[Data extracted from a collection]
BEGIN
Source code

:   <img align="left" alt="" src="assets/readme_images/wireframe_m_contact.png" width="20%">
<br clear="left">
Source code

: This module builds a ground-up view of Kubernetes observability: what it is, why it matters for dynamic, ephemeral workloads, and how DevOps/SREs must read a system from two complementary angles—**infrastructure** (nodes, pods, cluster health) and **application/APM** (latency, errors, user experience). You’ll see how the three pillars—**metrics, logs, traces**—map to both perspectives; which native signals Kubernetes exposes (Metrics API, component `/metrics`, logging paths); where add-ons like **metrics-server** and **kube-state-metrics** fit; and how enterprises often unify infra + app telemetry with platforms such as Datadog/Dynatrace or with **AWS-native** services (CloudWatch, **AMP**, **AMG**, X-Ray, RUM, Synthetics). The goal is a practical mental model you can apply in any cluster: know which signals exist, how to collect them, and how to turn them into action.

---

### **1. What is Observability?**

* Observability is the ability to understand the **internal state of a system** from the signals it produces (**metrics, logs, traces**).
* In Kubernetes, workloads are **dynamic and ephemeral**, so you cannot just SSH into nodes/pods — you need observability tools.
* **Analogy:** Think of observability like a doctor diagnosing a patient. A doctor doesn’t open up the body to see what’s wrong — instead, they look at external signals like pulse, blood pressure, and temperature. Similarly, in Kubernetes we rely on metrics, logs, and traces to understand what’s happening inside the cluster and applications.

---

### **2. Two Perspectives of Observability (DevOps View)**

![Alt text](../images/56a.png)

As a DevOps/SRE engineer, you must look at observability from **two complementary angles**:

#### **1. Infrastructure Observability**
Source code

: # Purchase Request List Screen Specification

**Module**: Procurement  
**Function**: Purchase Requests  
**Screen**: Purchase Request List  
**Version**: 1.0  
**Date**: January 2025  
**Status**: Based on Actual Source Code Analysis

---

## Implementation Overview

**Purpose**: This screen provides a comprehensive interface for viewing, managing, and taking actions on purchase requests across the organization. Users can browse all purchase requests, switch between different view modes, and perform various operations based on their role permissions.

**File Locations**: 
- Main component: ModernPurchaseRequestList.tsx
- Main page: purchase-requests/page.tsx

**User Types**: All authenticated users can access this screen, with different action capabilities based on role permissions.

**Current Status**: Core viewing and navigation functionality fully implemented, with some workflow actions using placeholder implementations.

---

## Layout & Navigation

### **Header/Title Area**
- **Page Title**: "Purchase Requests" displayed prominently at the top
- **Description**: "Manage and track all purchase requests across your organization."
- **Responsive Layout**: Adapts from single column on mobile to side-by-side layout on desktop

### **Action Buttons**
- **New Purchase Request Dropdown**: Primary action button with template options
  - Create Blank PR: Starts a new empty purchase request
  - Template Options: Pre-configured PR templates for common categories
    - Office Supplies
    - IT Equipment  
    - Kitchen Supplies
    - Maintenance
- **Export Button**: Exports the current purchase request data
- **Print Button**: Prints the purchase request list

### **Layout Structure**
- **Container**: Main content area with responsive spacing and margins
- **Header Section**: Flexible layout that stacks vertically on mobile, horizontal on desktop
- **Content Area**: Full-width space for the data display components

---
END
Print out every record, character for character.

Source code

:   <img align="left" alt="" src="assets/readme_images/wireframe_m_contact.png" width="20%">
<br clear="left">
Source code

: This module builds a ground-up view of Kubernetes observability: what it is, why it matters for dynamic, ephemeral workloads, and how DevOps/SREs must read a system from two complementary angles—**infrastructure** (nodes, pods, cluster health) and **application/APM** (latency, errors, user experience). You’ll see how the three pillars—**metrics, logs, traces**—map to both perspectives; which native signals Kubernetes exposes (Metrics API, component `/metrics`, logging paths); where add-ons like **metrics-server** and **kube-state-metrics** fit; and how enterprises often unify infra + app telemetry with platforms such as Datadog/Dynatrace or with **AWS-native** services (CloudWatch, **AMP**, **AMG**, X-Ray, RUM, Synthetics). The goal is a practical mental model you can apply in any cluster: know which signals exist, how to collect them, and how to turn them into action.

---

### **1. What is Observability?**

* Observability is the ability to understand the **internal state of a system** from the signals it produces (**metrics, logs, traces**).
* In Kubernetes, workloads are **dynamic and ephemeral**, so you cannot just SSH into nodes/pods — you need observability tools.
* **Analogy:** Think of observability like a doctor diagnosing a patient. A doctor doesn’t open up the body to see what’s wrong — instead, they look at external signals like pulse, blood pressure, and temperature. Similarly, in Kubernetes we rely on metrics, logs, and traces to understand what’s happening inside the cluster and applications.

---

### **2. Two Perspectives of Observability (DevOps View)**

![Alt text](../images/56a.png)

As a DevOps/SRE engineer, you must look at observability from **two complementary angles**:

#### **1. Infrastructure Observability**
Source code

: # Purchase Request List Screen Specification

**Module**: Procurement  
**Function**: Purchase Requests  
**Screen**: Purchase Request List  
**Version**: 1.0  
**Date**: January 2025  
**Status**: Based on Actual Source Code Analysis

---

## Implementation Overview

**Purpose**: This screen provides a comprehensive interface for viewing, managing, and taking actions on purchase requests across the organization. Users can browse all purchase requests, switch between different view modes, and perform various operations based on their role permissions.

**File Locations**: 
- Main component: ModernPurchaseRequestList.tsx
- Main page: purchase-requests/page.tsx

**User Types**: All authenticated users can access this screen, with different action capabilities based on role permissions.

**Current Status**: Core viewing and navigation functionality fully implemented, with some workflow actions using placeholder implementations.

---

## Layout & Navigation

### **Header/Title Area**
- **Page Title**: "Purchase Requests" displayed prominently at the top
- **Description**: "Manage and track all purchase requests across your organization."
- **Responsive Layout**: Adapts from single column on mobile to side-by-side layout on desktop

### **Action Buttons**
- **New Purchase Request Dropdown**: Primary action button with template options
  - Create Blank PR: Starts a new empty purchase request
  - Template Options: Pre-configured PR templates for common categories
    - Office Supplies
    - IT Equipment  
    - Kitchen Supplies
    - Maintenance
- **Export Button**: Exports the current purchase request data
- **Print Button**: Prints the purchase request list

### **Layout Structure**
- **Container**: Main content area with responsive spacing and margins
- **Header Section**: Flexible layout that stacks vertically on mobile, horizontal on desktop
- **Content Area**: Full-width space for the data display components

---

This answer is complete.